* _Instructions to follow_
Count the lines in the data below where the string "elbow" occurs, please, and give the number alone.

-- Source information follows --

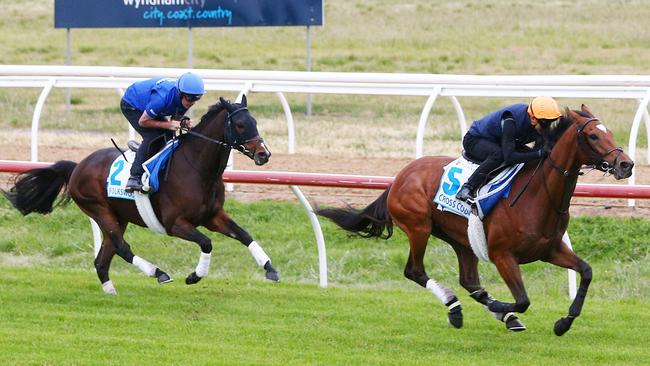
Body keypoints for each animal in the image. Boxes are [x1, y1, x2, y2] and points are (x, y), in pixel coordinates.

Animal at [4, 95, 278, 294]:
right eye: (240, 125)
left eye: (255, 122)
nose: (264, 154)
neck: (198, 169)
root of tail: (78, 166)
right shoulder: (174, 224)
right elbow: (206, 242)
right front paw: (194, 276)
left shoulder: (213, 216)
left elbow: (244, 234)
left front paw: (270, 268)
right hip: (98, 209)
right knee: (122, 248)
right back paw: (158, 273)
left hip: (118, 217)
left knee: (103, 259)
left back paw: (111, 291)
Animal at [316, 105, 632, 334]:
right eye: (593, 136)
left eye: (610, 132)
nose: (626, 164)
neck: (539, 194)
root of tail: (400, 177)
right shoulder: (503, 255)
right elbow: (523, 300)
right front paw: (501, 306)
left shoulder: (550, 249)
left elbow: (586, 272)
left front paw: (563, 323)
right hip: (419, 227)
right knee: (415, 271)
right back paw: (456, 307)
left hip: (461, 239)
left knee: (469, 280)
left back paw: (491, 312)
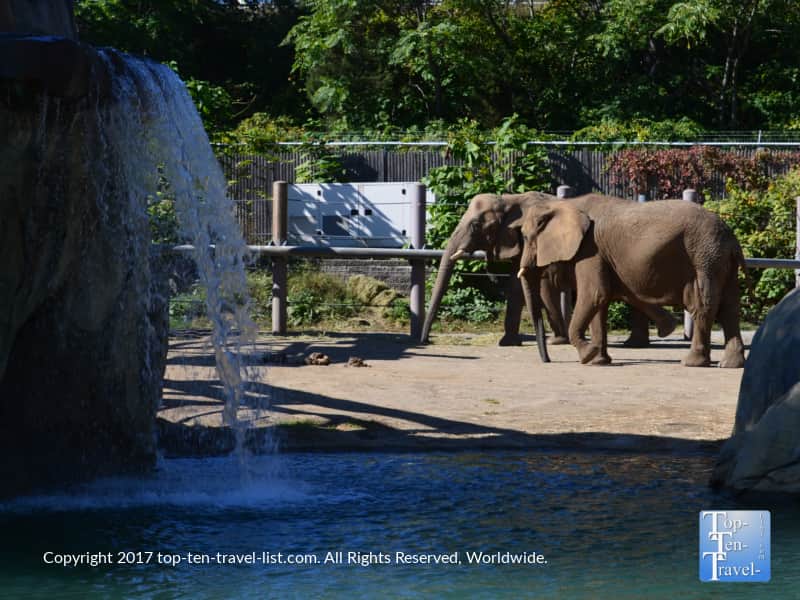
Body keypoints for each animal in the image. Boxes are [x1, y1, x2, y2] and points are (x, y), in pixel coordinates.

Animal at [420, 192, 676, 360]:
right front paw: (509, 343)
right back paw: (655, 334)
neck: (509, 199)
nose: (426, 341)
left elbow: (538, 287)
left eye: (475, 225)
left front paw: (555, 341)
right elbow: (518, 286)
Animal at [516, 194, 746, 367]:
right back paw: (730, 364)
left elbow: (594, 294)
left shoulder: (590, 250)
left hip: (705, 257)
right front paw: (599, 361)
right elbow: (600, 302)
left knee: (703, 306)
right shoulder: (599, 254)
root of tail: (732, 238)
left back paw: (691, 362)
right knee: (730, 307)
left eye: (526, 237)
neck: (563, 203)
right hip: (719, 260)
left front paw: (588, 355)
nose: (548, 360)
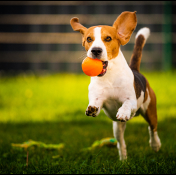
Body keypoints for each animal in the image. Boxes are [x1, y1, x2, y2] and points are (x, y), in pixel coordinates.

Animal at [70, 10, 161, 161]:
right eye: (89, 39)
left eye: (108, 38)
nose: (95, 50)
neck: (109, 76)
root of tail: (136, 70)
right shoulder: (98, 97)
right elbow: (95, 104)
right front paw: (92, 108)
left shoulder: (131, 100)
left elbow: (126, 104)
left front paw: (123, 112)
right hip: (117, 127)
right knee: (121, 142)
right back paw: (123, 159)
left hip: (149, 110)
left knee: (152, 129)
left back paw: (155, 145)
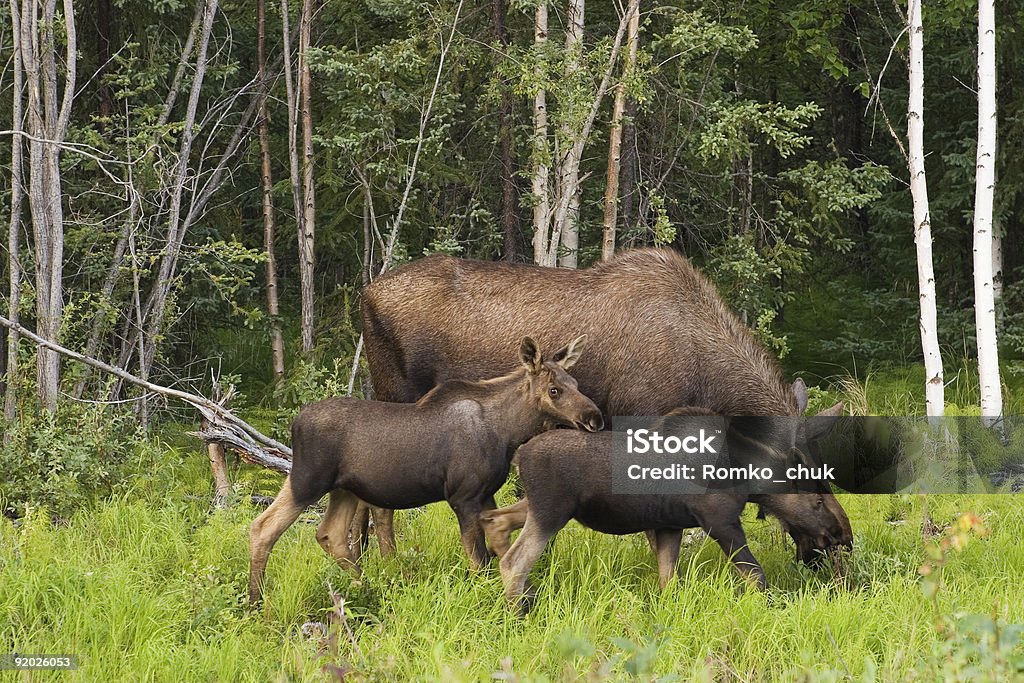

-- Source information concluded --

* _Expected answer_
10